10. Reds are turned on (now we’re talkin) by: being competent, demanding attention and respect, being direct and brief, presenting issues in a logical manner, and being supported in their leadership…(alright, not gonna lie. This is pretty dead on. Do NOT even attempt to date me if you are not competent and if you are illogical. On that note, you need to be rational too. And support the fact that I AM THE LEADER!)
11. Reds are turned off by: (many, many things and for some reason, douche bags weren’t on this list): embarrassing them in front of others, arguing from an emotional point of give, being slow or indecisive, taking arguments personally, waiting for them to solicit your opinion. (ok this is even more dead on then my turn ons. Do NOT attempt to date me if you are emotional, irrational, slow in the head, unable to be a man and make decisions, if you get your feelings hurt of if you can’t be a man and tell me what you think without me asking you. Actually, don’t attempt to date me if you aren’t a man).


What have I learned you may ask? Well, not that much. All of the above are things I already know about myself. And accept about myself. And I think all of you need to accept about myself. This does however explain why my parents started calling me boss it all. It’s a cross between a boss and a know it all. Now, be a man and deal with it! because I.am.a.hot.vat.of.red.burning.love.

Wednesday, July 28, 2010

Some Pillow Talk

I had a friend who went on a date with an odd duck. He wasn’t really her type (ok, so really, he just wasn’t my type for her, but unless I pick them out, they won’t be) and he was foreign. Now, I will admit, dating a foreigner has its perks. You get to experience a different culture. Sometimes, they have an exotic accent. The best part of an exotic accent is when they take you to dinner and order things like “surf and turf.” Try it out loud. Say surf and turf with an accent. Bet you’ll start saying it to yourself when you can’t think of anything else to talk to yourself about. Foreigners also have a perfectly good excuse for wearing speedos and man purses. So, that’s false. Unless you’re an Olympic swimmer swimming IN THE OLYMPICS, there is NO excuse for wearing a speedo. No one wants to see all that. anyway, one night, this odd duck gave my friend a pillow. Yes. You heard. A pillow. A big, plump, velvety pillow with sequins and tassels.

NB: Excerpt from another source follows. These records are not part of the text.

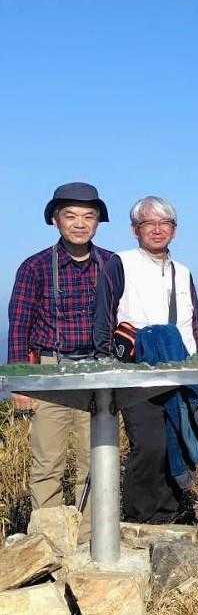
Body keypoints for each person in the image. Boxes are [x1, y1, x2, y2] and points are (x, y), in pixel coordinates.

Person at [92, 196, 198, 524]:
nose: (157, 229)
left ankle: (169, 515)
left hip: (179, 368)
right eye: (148, 223)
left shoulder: (183, 271)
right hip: (134, 371)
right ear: (135, 230)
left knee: (177, 441)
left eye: (164, 223)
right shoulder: (120, 263)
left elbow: (193, 322)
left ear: (174, 230)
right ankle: (139, 517)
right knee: (149, 445)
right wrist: (106, 363)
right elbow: (104, 315)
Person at [7, 183, 113, 516]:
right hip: (50, 371)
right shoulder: (35, 267)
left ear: (97, 222)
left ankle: (89, 535)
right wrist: (20, 383)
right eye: (71, 216)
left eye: (88, 216)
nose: (80, 223)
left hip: (97, 372)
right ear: (56, 220)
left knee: (94, 461)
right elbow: (19, 326)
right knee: (47, 462)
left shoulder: (111, 264)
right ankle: (47, 537)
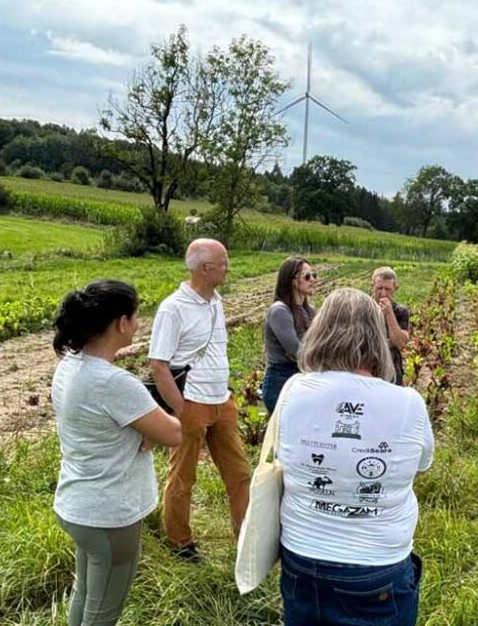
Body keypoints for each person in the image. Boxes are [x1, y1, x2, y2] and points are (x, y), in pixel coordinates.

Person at [277, 288, 434, 625]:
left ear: (320, 331)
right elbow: (422, 465)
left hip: (301, 557)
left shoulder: (294, 389)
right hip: (376, 565)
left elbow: (282, 452)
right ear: (376, 337)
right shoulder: (408, 402)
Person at [51, 280, 181, 626]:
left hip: (78, 504)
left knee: (86, 594)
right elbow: (174, 433)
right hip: (110, 515)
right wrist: (158, 421)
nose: (139, 323)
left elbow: (105, 426)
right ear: (121, 323)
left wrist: (141, 428)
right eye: (137, 315)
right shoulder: (115, 383)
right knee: (103, 613)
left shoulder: (69, 365)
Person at [149, 238, 252, 563]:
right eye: (223, 262)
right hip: (191, 403)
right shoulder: (173, 308)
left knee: (240, 474)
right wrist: (181, 409)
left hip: (222, 402)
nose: (228, 266)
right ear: (206, 269)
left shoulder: (216, 301)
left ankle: (247, 539)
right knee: (182, 477)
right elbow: (158, 365)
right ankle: (181, 544)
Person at [263, 256, 317, 413]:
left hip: (302, 377)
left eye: (314, 275)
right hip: (281, 380)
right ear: (293, 281)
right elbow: (295, 349)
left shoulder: (309, 311)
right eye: (307, 276)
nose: (312, 280)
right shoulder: (280, 310)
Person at [371, 266, 411, 385]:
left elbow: (401, 343)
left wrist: (389, 314)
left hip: (392, 367)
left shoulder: (401, 311)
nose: (383, 293)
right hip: (368, 368)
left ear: (395, 288)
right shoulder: (363, 307)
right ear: (372, 286)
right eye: (379, 288)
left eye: (387, 289)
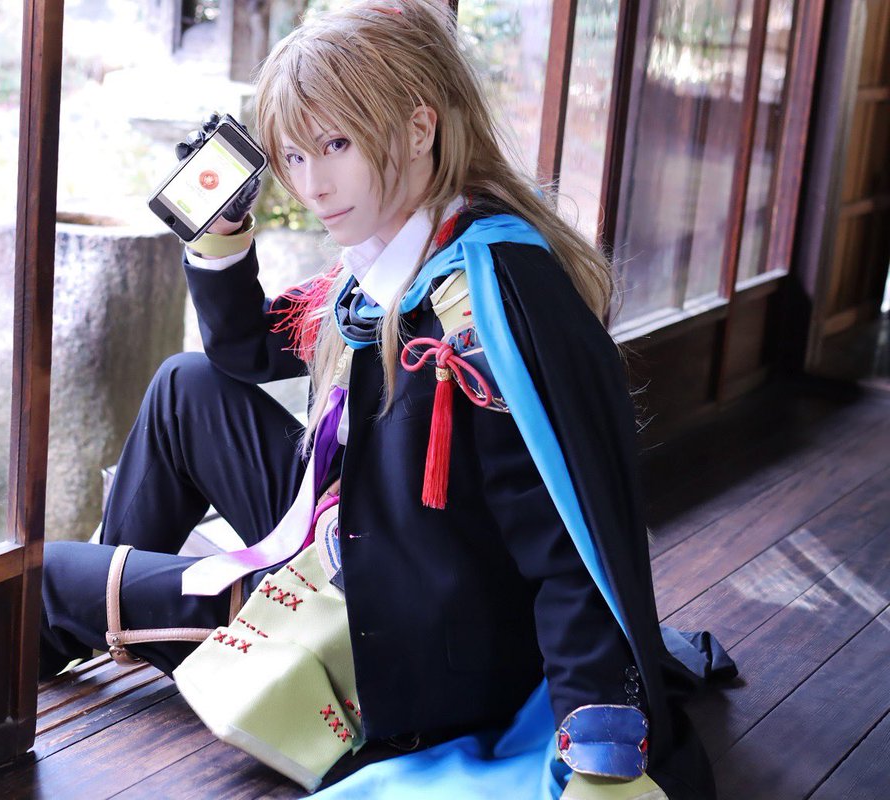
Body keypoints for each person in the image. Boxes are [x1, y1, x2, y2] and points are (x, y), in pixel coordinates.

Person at [38, 1, 731, 797]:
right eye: (294, 156)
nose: (313, 184)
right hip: (370, 534)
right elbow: (246, 351)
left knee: (44, 580)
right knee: (184, 386)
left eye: (337, 145)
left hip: (391, 637)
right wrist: (222, 230)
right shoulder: (414, 246)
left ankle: (131, 619)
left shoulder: (479, 309)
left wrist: (600, 751)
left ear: (418, 127)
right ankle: (141, 617)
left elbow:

1. Pillows are weird. I don’t want a pillow from anyone but myself. Or I at least want to purchase it on my own so I know where it came from.
2. There’s no tellin how old this pillow is. But I don’t want a pillow as a gift. What if it has bed bugs?
3. I definitely don’t want a velvety pillow with tassels. This is 2010, not 1967. Besides, velvet looks soft but it’s not really THAT soft against your face (or anything else. I’m not dumb. I know pillows can be used for many things).
4. Am I supposed to put this pillow out, in case my beau stops by unexpectedly and then wonders why I don’t have his ugly pillow out for all the world to see?
5. If I don’t put this ugly pillow out, or use it behind my back in the car, then does that mean I don’t appreciate my beau or his thoughtfulness?
6. Is it really the thought that counts when it comes to a PILLOW?

A token of his affection or just a weird gift from a weird boy? I’m not sure but I think this pillow is going to cause too many problems. They better break up. Especially since he isn’t my type.